Pipelining (DSP implementation)

Last updated April 17, 2024

Pipelining is an important technique used in several applications such as digital signal processing (DSP) systems, microprocessors, etc. It originates from the idea of a water pipe with continuous water sent in without waiting for the water in the pipe to come out. Accordingly, it results in speed enhancement for the critical path in most DSP systems. For example, it can either increase the clock speed or reduce the power consumption at the same speed in a DSP system.

Concept

Pipelining allows different functional units of a system to run concurrently. Consider an informal example in the following figure. A system includes three sub-function units (F₀, F₁ and F₂). Assume that there are three independent tasks (T₀, T₁ and T₂) being performed by these three function units. The time for each function unit to complete a task is the same and will occupy a slot in the schedule.

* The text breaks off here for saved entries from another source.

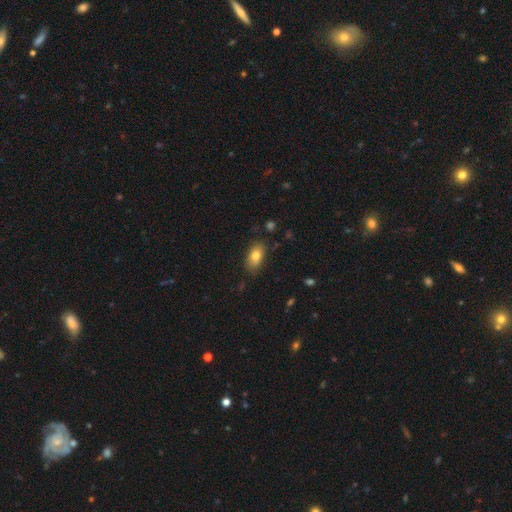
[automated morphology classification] Smooth or featured?
  - smooth: 79% *
  - featured or disk: 12%
  - star or artifact: 8%
How rounded?
  - in between: 88% *
  - round: 8%
  - cigar-shaped: 4%
Merging?
  - none: 78% *
  - minor disturbance: 16%
  - major disturbance: 3%
  - merger: 2%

If we put these three units and tasks in a sequential order, the required time to complete them is five slots.

However, if we pipeline T₀ to T₂ concurrently, the aggregate time is reduced to three slots.

Therefore, it is possible for an adequate pipelined design to achieve significant enhancement on speed.

Costs and disadvantages

Pipelining cannot decrease the processing time required for a single task. The advantage of pipelining is that it increases the throughput of the system when processing a stream of tasks.

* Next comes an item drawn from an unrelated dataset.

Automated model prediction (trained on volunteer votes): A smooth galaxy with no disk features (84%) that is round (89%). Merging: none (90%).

Applying too many pipelined functions can lead to increased latency - that is, the time required for a single task to propagate through the full pipe is prolonged. A pipelined system may also require more resources (buffers, circuits, processing units, memory etc.), if the reuse of resources across different stages is restricted.

Comparison with parallel approaches

Another technique to enhance the efficiency through concurrency is parallel processing. The core difference is that parallel techniques usually duplicate function units and distribute multiple input tasks at once amongst them. Therefore, it can complete more tasks per unit time but may suffer more expensive resource costs.

For the previous example, the parallel technique duplicates each function units into another two. Accordingly, all the tasks can be operated upon by the duplicated function units with the same function simultaneously. The time to complete these three tasks is reduced to three slots.

Pipelining in FIR filters

Consider a 3-tap FIR filter:^[1]

y(n)=ax(n)+bx(n-1)+cx(n-2)

which is as shown in the following figure.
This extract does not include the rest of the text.